The paper, jointed authored by British, Swedish and Australian academics, is called “The marketisation of care: rationales and consequences in Nordic and liberal care regimes.” It looks at what happened after social-democratic Sweden extended taxpayer subsidies to for-profit child-care providers for the first time in 1991; the Brits used tax credits to spark a 70 per cent increase in for-profit child care between 2002 and 2010; and Australia introduced a voucher system that helped child-care businesses expand starting in the 1990s.

These are complex stories that followed very different paths. Still, the report points to a raft of findings that suggest market forces failed in all three countries to reliably boost quality. It cites three UK studies that rated not-for-profit child care run by local authorities better than for-profit providers, including a big 2007 study, which tracked 19,000 children born in 2000-2001, and concluded that the non-profits offered “higher quality provision in almost all dimensions measured.”

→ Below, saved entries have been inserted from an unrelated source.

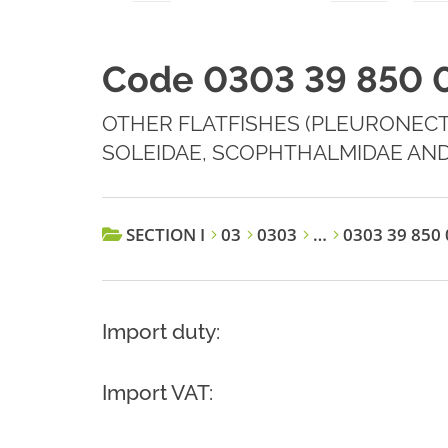
Code 0303 39 850 
OTHER FLATFISHES (PLEURONECT
SOLEIDAE, SCOPHTHALMIDAE AND
SECTION I
03
0303
…
0303 39 850 
Import duty:
Import VAT:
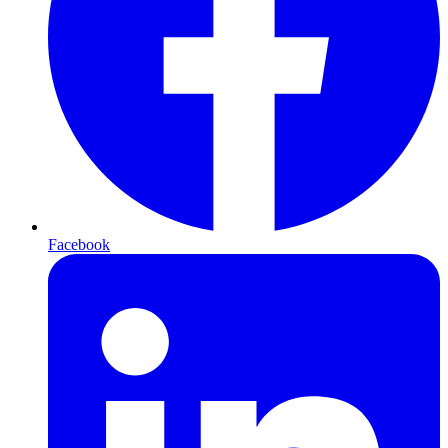
Facebook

An Australian study rated non-profits top, independent for-profits second, and corporate for-profits at the bottom. In Sweden, staff qualifications, notably the number of pre-school teachers with university degrees, is lowest in for-profit child care centres.

None of this evidence is conclusive enough to support any sweeping rejection of private child care. But these at best mixed experiences in other countries obviously shouldn’t be ignored in Canada.

Advocates of private, for-profit child care need to consider the advantages of stricter regulation. And it’s not good enough to suggest that parents with children in centres that don’t seem up to snuff should just move their kids elsewhere.  We all know spaces are scarce and switching is a major strain. This just isn’t a sector where consumer choice is easily wielded.

Policy needs to follow the evidence. I haven’t seen any that leans the other way. Yet the federal government’s key programs—$100 a month to spend as they like to parents for each child under six, a tax credit for business that create new workplace child-care spaces—have helped spur the growth of private care.

No doubt that care is very often excellent. But to ignore evidence that not-for-profit care tends to perform better than the for-profit competition would be irresponsible. Policy-makers should either find ways to make sure that private child care, if it’s to keep growing, doesn’t fall short, or they should, as Friendly’s research unit proposes, switch to favouring the not-for-profit alternative.